Even John McCain, who I didn’t vote for and would be perfectly happy to see lose his Senate race this year, had a health reform plan back in 2008 that was superior to Obamacare, since it contained the crucial element of decoupling health insurance from employer provision (and thus from a fairly small cartel of insurance companies). The reason our semi-functional healthcare system—which falsely gets called “free-market” whenever it’s working badly and “affordable thanks to government” when it appears to be functioning—bears so little resemblance to a normal market is precisely that virtually no individual shops around for healthcare anymore. You just hope the plan your new job (or government exchange) saddles you with is more or less workable.

Pipes largely avoided one gigantic rhetorical error that I think the free-market movement—not just mainstream fiscal conservatives but often even libertarians—made over the past quarter-century, which was too-vigorously defending (or seeming to defend) our healthcare system as is. Whether it was intellectual laziness or perhaps think tanks getting too many donations from insurance companies wedded to the government’s existing system of tax incentives, my fellow free-marketeers sometimes preferred to trot out statistics about how “satisfied” Americans were with their doctors and health coverage instead of doing the dirty work of showing how the awful parts of the system could be made less so.

While the left did its homework and obsessed over the details of the failed HillaryCare plan in the 1990s and the successfully rammed-through Obamacare plan in 2010, the free market movement, which could have urged a healthcare revolution, seemed to respond, “La la la, not listening, happy happy.”

Unfortunately for that movement, it really is the case, I think, that most human happiness—and thus the masses’ political allegiances—is shaped less by the latest cool high-end electronic gadgets, which always make for an easy capitalist success story, and more by the reassurance that people have the big, scary basics under control: housing, food, health. If you’re not gonna become homeless, starve, or get sick and die, you’re pretty much good to go.

To be clear: I don’t think government is on net helpful in securing these things for the human race, but appearing to be indifferent to them—much like pooh-poohing mortgage crises because, hey, the stock market’s rising, etc.—is asking for revolt. In fact, when the so-called Bleeding Heart Libertarians cabal first started up, I was quite pleased because I thought it was just going to be a project like that long envisioned by libertarian historian Ralph Raico: very carefully documenting for people how markets fulfill and government thwarts human needs, especially those of the poor.

Instead, since I seem to be about the only true free-marketeer on the planet, almost every time libertarians set out to prove they have bleeding hearts—or conservatives try to show they are “compassionate”—they rush to endorse the worldview of their pro-government enemies by saying, “Don’t worry, we know you’re afraid laissez-faire is heartless—so we’re going to become less laissez-faire for you! Watch us soften our principles and our policy recommendations!” Or if it’s conservatives, they may just punt to some other unhelpful topic such as religion. If it’s populists, now they punt to blaming global trade and immigration.

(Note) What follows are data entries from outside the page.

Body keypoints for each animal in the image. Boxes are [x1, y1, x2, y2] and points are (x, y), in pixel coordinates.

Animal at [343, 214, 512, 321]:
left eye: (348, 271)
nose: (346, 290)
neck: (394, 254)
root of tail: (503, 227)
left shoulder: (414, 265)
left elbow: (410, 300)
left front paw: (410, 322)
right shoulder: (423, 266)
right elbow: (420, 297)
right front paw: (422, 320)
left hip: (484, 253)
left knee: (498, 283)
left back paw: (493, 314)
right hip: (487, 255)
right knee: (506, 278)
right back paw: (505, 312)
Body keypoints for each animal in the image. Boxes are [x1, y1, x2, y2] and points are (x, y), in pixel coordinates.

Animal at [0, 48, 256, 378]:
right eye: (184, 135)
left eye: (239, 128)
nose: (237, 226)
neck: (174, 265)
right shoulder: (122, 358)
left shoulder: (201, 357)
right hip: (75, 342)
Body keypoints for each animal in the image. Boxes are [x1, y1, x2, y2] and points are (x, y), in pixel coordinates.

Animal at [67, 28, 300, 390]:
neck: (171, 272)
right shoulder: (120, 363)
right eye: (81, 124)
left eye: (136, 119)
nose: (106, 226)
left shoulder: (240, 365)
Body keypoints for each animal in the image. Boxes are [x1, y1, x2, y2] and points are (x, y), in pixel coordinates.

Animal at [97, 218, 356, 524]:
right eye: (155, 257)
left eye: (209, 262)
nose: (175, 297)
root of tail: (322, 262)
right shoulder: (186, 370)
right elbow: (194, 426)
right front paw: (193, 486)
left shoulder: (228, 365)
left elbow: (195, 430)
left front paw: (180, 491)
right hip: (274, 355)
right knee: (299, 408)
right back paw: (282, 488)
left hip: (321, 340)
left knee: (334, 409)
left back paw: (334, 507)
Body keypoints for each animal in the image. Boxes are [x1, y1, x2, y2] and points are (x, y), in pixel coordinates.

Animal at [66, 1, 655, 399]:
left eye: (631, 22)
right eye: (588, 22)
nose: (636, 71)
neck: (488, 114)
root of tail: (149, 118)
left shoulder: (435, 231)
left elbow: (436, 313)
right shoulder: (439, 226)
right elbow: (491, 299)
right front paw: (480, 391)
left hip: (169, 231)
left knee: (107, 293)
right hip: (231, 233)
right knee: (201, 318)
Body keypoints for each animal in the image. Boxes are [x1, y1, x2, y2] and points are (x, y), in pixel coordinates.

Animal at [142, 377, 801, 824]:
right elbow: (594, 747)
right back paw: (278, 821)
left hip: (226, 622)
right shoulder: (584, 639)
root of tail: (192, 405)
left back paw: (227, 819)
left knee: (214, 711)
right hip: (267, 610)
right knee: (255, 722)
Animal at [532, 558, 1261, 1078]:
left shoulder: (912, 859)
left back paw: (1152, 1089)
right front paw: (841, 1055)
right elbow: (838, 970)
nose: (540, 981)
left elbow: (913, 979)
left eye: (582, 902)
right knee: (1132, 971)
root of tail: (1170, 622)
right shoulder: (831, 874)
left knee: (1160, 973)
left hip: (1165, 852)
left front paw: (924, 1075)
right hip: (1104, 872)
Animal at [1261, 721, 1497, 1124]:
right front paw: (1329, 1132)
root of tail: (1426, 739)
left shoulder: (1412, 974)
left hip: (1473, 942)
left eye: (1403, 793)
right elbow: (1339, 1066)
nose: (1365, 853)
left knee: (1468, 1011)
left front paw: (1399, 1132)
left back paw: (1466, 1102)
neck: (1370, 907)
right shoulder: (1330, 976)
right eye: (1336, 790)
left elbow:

Given how much time other political factions spend railing against laissez-faire capitalists, you’d think there were more of us around. But there aren’t many. And those few who are around in the mainstream, out beyond the philosophically-libertarian ghetto, aren’t helping their cause by cheering, TED Talk-style, for niche gizmos and for a handful of already-rich “trend-setters” and “thought-leaders,” souls usually about as mindless and herd-following as, well, market-following mutual funds.

For all their purported philosophical sophistication, too many market-boosters who ought to be focused on dire problems and explaining their solutions instead end up just affirming that Jimmy Kimmel and Beyonce are important, as if we needed experts to tell us those people are popular. Pipes, at least, aims to be a problem-solver. And she’s from Canada, so no matter how you slice it, you can’t really accuse her of just passively accepting the status quo. More free-marketeers should be rebels, if there’s still time for that at this late stage.